■ Consignes ■
1) Les affirmations (a), (b) et (c) sont-elles conformes au texte sur le libre-arbitre ci-dessous ? Répondez par oui ou par non à chacune, en citant mot pour mot les mots du texte qui tranchent. (a) D'après une des solutions citées, Dieu aurait donné le libre-arbitre aux anges. (b) Le texte affirme en savoir juste assez sur la physique quantique pour savoir qu'il n'y connaît rien. (c) Prendre ses décisions à pile ou face rend libre celui qui décide.
2) Recopiez tel quel, dans le texte sur le libre-arbitre, tout ce qui va de « Parlant de physique » jusqu'à « c’est la pièce. ».

── Extrait de page

Raymond Smullyan (Paraty, Brésil, 2008)Le paradoxe sur lequel je butais n’a certes rien d’original, et je suis loin d’être le premier à l’avoir affronté. Si la conscience implique le libre-arbitre, et que ce dernier implique une liberté totale du choix (comme me l’a finement rappelé Descartes), et sachant qu’une machine n’a pas réellement le choix vu qu’elle fait exactement ce qu’on lui dit de faire (voire, dans le meilleur des cas, ce qu’on a envie qu’elle fasse, ce qui n’est pas la même chose) – bref, si tout cela est vrai, comment une machine pourrait-elle être consciente ? Et comment mon corps peut-il l’être, qui n’est qu’une machine d’un genre spécial ?

Bien des solutions ont été proposées. Pour certains, Dieu a spécifiquement donné le libre-arbitre à l’homme (pour qu’il puisse choisir librement de faire le bien) mais pas aux anges (qui n’ont pas la faculté de faire le mal). Dans ce cas, et si l’on concède tout de même une conscience aux anges, la supposition que le libre-arbitre est indispensable à la perception de soi saute : le libre-arbitre est optionnel, Dieu le donne en rab à qui Elle veut, et le problème est résolu. Delta est peut-être juste un ange bizarre.

Lectrice qui me connaissez, vous aurez compris que cette thèse n’a pas mes faveurs (non plus que celles de Raymond Smullyan, un de mes logiciens préférés). Quoi d’autre alors ? Certains matérialistes considèrent que le libre-arbitre n’existe tout simplement pas et qu’il faut vivre avec, au suivant. C’est un peu comme les tenants de la doctrine de Copenhague en physique quantique : à ceux qui se demandent pourquoi les maths quantiques fonctionnent si bien alors qu’on n’arrive pas à leur donner une interprétation satisfaisante pour l’esprit humain, ils répondent en substance « C’est comme ça et pas autrement, ferme-la et calcule ». Pas très satisfaisant tout de même.

Parlant de physique quantique, certains ont décidé avec une rafraîchissante quoique nébuleuse témérité que la conscience avec option libre-arbitre est due à des phénomènes quantiques dans le cerveau, des interférences entre univers parallèles, ou un truc comme ça. Surtout un truc comme ça, en fait. Mouais. Je connais juste assez de physique quantique pour savoir que je n’y connais rien, on va éviter.

Ah, une idée : si on introduisait une part de hasard dans la machine ? On tire un nombre aléatoire de temps en temps, le déterminisme mécanique est cassé, et il y a la place pour la liberté de choix, non ? Euh… Ben non, ça ne marche pas non plus. Si je prends mes décisions en tirant à pile ou face, ce n’est pas moi qui suis libre : c’est la pièce.

Voilà, c’est tout, je suis sec.

────
── Données fournies

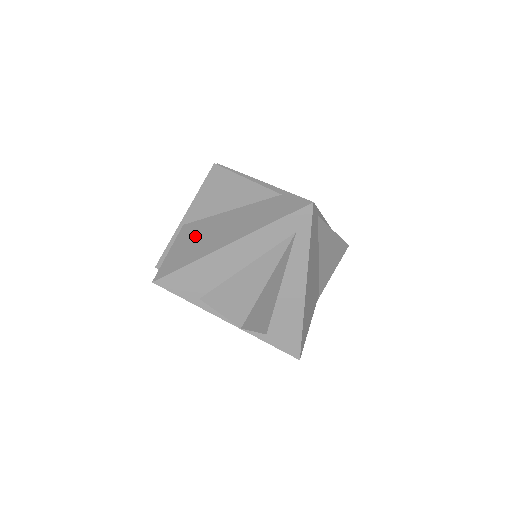
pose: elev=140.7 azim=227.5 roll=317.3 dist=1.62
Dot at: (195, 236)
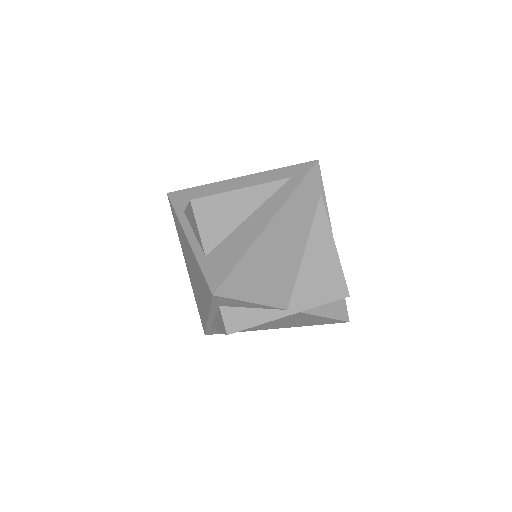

────

■ Corrigés ■
1)
(a) Non : « Dieu a spécifiquement donné le libre-arbitre à l’homme (pour qu’il puisse choisir librement de faire le bien) mais pas aux anges »
(b) Oui : « Je connais juste assez de physique quantique pour savoir que je n’y connais rien »
(c) Non : « ce n’est pas moi qui suis libre : c’est la pièce »

2)
Parlant de physique quantique, certains ont décidé avec une rafraîchissante quoique nébuleuse témérité que la conscience avec option libre-arbitre est due à des phénomènes quantiques dans le cerveau, des interférences entre univers parallèles, ou un truc comme ça. Surtout un truc comme ça, en fait. Mouais. Je connais juste assez de physique quantique pour savoir que je n’y connais rien, on va éviter.

Ah, une idée : si on introduisait une part de hasard dans la machine ? On tire un nombre aléatoire de temps en temps, le déterminisme mécanique est cassé, et il y a la place pour la liberté de choix, non ? Euh… Ben non, ça ne marche pas non plus. Si je prends mes décisions en tirant à pile ou face, ce n’est pas moi qui suis libre : c’est la pièce.